## [Required action]
Read the data below. Every line holding the string "karakternél" must be copied.

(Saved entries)
________

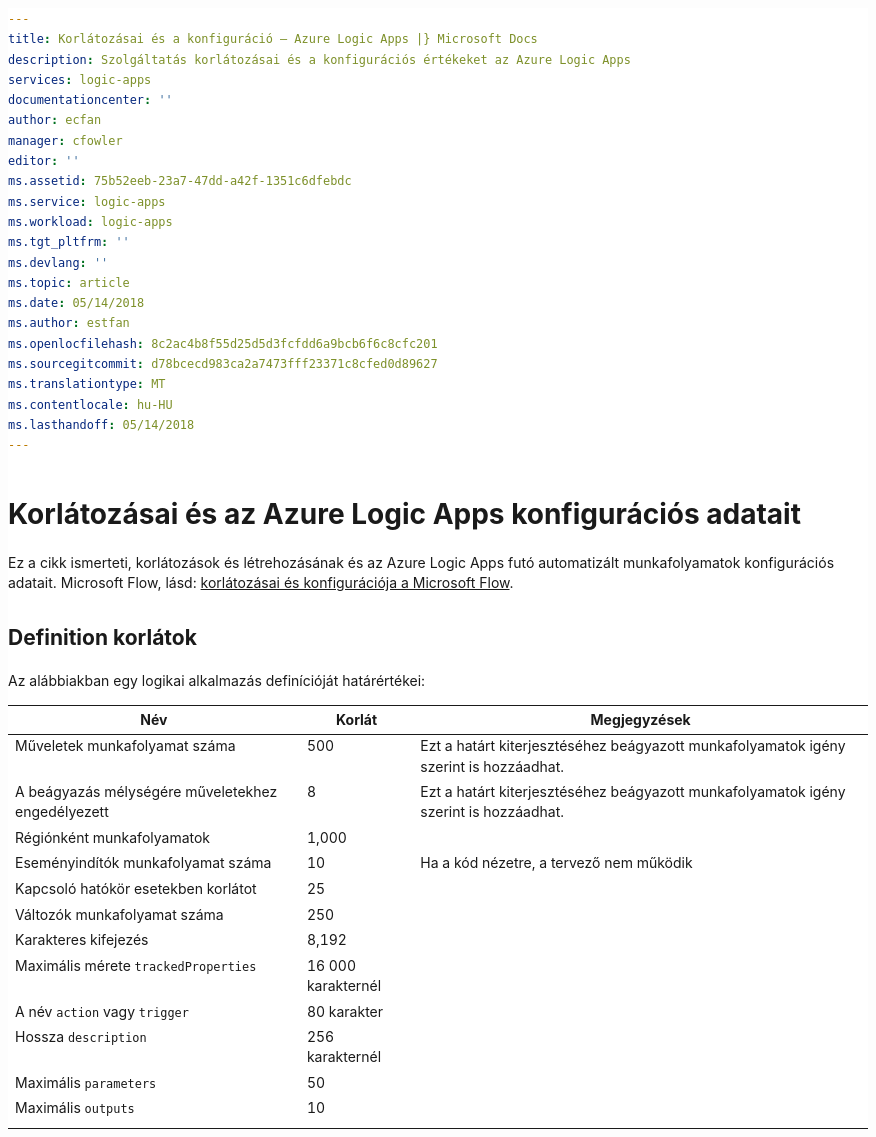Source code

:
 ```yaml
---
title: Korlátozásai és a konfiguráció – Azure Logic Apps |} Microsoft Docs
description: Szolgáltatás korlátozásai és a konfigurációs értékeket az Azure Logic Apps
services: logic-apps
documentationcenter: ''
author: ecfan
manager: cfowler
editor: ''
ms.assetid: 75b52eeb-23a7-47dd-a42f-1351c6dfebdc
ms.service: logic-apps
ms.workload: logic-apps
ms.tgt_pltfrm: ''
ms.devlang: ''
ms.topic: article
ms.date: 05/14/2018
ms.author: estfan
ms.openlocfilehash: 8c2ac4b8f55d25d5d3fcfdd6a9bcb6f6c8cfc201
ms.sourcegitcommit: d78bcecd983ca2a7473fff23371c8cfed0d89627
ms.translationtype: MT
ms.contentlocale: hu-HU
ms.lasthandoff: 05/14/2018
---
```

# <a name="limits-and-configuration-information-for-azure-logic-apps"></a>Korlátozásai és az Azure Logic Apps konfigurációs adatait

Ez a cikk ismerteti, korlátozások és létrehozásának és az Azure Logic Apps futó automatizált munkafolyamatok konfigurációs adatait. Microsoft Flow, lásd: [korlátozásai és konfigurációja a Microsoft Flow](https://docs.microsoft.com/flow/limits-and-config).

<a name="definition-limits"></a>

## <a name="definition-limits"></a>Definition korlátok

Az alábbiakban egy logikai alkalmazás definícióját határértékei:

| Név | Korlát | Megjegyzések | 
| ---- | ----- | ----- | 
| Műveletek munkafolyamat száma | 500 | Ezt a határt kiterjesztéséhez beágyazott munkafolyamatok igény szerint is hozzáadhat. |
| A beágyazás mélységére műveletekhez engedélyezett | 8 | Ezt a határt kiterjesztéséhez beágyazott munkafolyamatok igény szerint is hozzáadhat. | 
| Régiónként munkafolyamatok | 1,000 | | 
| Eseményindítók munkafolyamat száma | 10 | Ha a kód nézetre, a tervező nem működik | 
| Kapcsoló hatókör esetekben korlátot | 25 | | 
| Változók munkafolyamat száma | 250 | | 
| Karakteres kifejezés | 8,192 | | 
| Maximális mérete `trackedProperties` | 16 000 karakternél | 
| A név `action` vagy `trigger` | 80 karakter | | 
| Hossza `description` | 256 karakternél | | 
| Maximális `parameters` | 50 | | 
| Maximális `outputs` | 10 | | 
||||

________

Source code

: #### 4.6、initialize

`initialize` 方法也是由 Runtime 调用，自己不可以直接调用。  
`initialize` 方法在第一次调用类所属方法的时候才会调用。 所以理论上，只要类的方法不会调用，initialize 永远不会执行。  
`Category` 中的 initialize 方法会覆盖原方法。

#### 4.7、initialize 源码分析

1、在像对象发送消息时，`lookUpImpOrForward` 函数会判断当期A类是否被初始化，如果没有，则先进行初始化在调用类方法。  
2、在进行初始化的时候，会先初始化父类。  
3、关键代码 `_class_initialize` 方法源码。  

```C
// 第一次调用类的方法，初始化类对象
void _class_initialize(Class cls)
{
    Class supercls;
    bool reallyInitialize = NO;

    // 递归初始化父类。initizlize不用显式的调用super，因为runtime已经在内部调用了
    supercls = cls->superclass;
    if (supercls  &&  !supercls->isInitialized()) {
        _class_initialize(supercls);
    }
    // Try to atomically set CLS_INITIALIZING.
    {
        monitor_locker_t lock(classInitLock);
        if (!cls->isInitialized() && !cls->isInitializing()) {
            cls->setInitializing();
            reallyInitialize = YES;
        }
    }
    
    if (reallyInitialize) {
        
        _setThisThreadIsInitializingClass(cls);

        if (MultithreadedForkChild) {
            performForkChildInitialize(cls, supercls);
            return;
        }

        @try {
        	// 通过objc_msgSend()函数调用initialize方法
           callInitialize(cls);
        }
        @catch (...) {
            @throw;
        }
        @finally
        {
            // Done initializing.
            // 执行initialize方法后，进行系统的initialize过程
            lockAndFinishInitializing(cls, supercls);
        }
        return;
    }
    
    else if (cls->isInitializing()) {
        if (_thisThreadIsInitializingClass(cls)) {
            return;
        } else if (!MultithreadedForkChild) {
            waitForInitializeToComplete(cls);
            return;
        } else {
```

________

## [Task solution]
| Maximális mérete `trackedProperties` | 16 000 karakternél | 
| Hossza `description` | 256 karakternél | | 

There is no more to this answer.